On set, Tuisk describes a fast, fluid process run by Kuld, who works with a small crew and knows how he wants to shoot every scene beforehand. “We don’t even have a clapperboard,” he notes, “because Ergo is editing it himself and knows what he needs, and this kind of energy also comes through in the series.”

Tuisk’s challenge was to build up the character of Alfred from Algus’s scripts in the short time he had to prepare before filming started. Though he has played real people on screen before, he says he never meets them beforehand. Instead, he looks for the decisions a character makes to help him understand their mindset at any given moment.

“For me, acting is taking from my own life and connecting it with the story,” he says. “We had quite long days. We didn’t have much time, so we had to figure out those moments very quickly, very precisely and do it in the best way. When Ergo and Martin are working together, Ergo is usually also the DOP behind the camera. But with this project, we had a very good DOP [Tauno Sirel] and that meant Ergo had more time. The DOP had his own style, using a tripod more.
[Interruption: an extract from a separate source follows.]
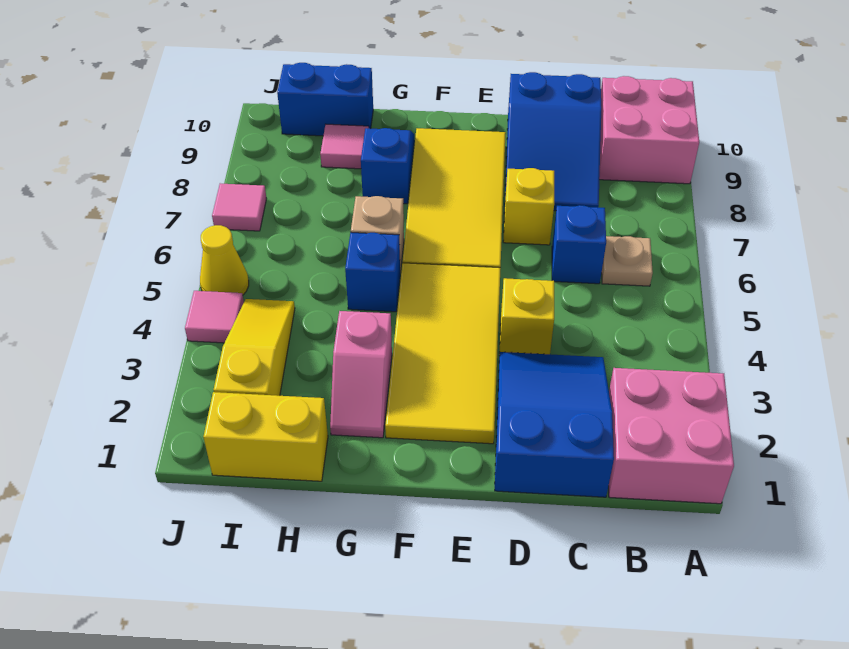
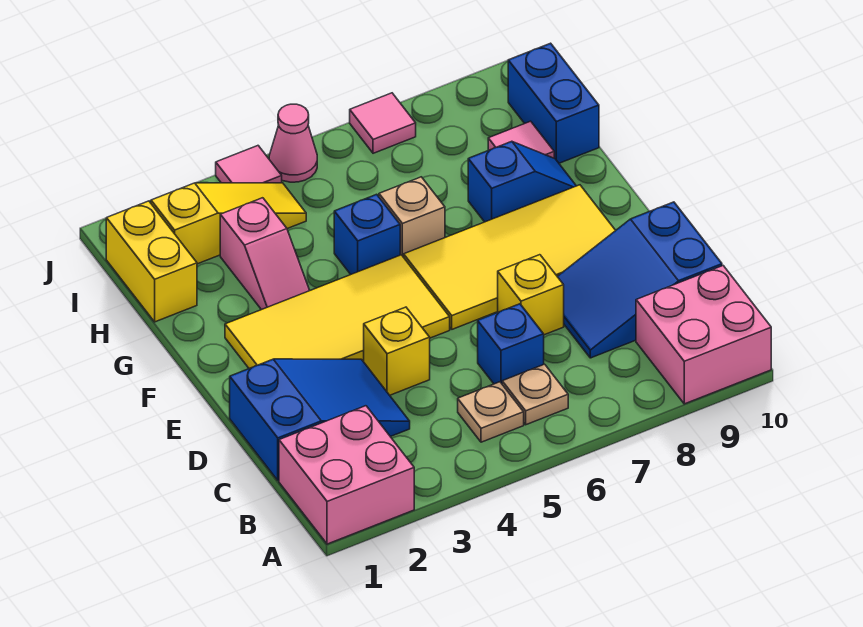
none -> tan 1x1 plate [458,382,524,442]
pink 1x2 slope [330,311,392,438] -> pink 1x2 slope turned to [220,198,310,310]
yellow 1x1 cone [200,225,249,295] -> pink 1x1 cone [269,104,317,182]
Ergo’s way of thinking mixed with the DOP’s helped Martin’s story and the characters come to life.”

Tuisk is hoping for a third season

Perhaps surprisingly, meanwhile, the production team found creating the recent past  more difficult than creating a period drama. “At first, it seemed like because it’s not set in medieval times, we didn’t have to change much,” Algus says. “But when we started the series, we understood this was maybe even more difficult because the changes are wide and so small, you just have to change everything – the number plates on the cars, every TV set. Tambet discovered that the bread was the wrong shape for 2004. The authenticity of the time was key to the success of the series – we didn’t give up on anything. People could perhaps pick up on some very little things we couldn’t change but, on the whole, it was well done.”

With Alfred remaining on the run throughout the series, the biggest challenge Algus faced was ensuring the spy earned his freedom and that viewers didn’t feel cheated by his numerous escapes.

“I wanted the main character, this traitor, to walk across a tightrope, so I had to very carefully create obstacles for him and try to keep him active without letting him get caught at the end of the first episode,” the writer continues. “He is the backbone of the series; we want to see him very close to getting caught because we want to see six episodes, not two or three. At the end, I realised I couldn’t let him get caught, even in the sixth episode.

“At the start, we talked with Elisa about how he would get caught at the end. But this cat-and-mouse game with the military police had more fuel than I expected, so it was interesting and also challenging to try to keep him not getting caught. This was the main focus of my work because everything else rested on it.”

Because of a scheduling conflict, Algus and Ergo had to depart the show for season two, which has already completed filming and is due to be released on Elisa this autumn. Set closer to the present day, the story is even “more crazy” than season one, Tuisk says, revealing that a shadowy figure in the Estonian parliament and American foreign intelligence service the CIA are involved in the new plot, which is written by Raoul Suvi and directed by Ove Musting. Anvelt is once again a consultant.

“I hope the audience will let go of the big time jump and just go with the story,” the actor says. “There are new characters and old characters, but we are trying to keep the same beat from Martin’s story. For an actor, it was quite a difficult position because the whole crew was new apart from the DOP. We were balancing between what we made two years ago with Martin and Ergo and trying to find something new. Hopefully there is a third season and we can do some crazy stuff together again.”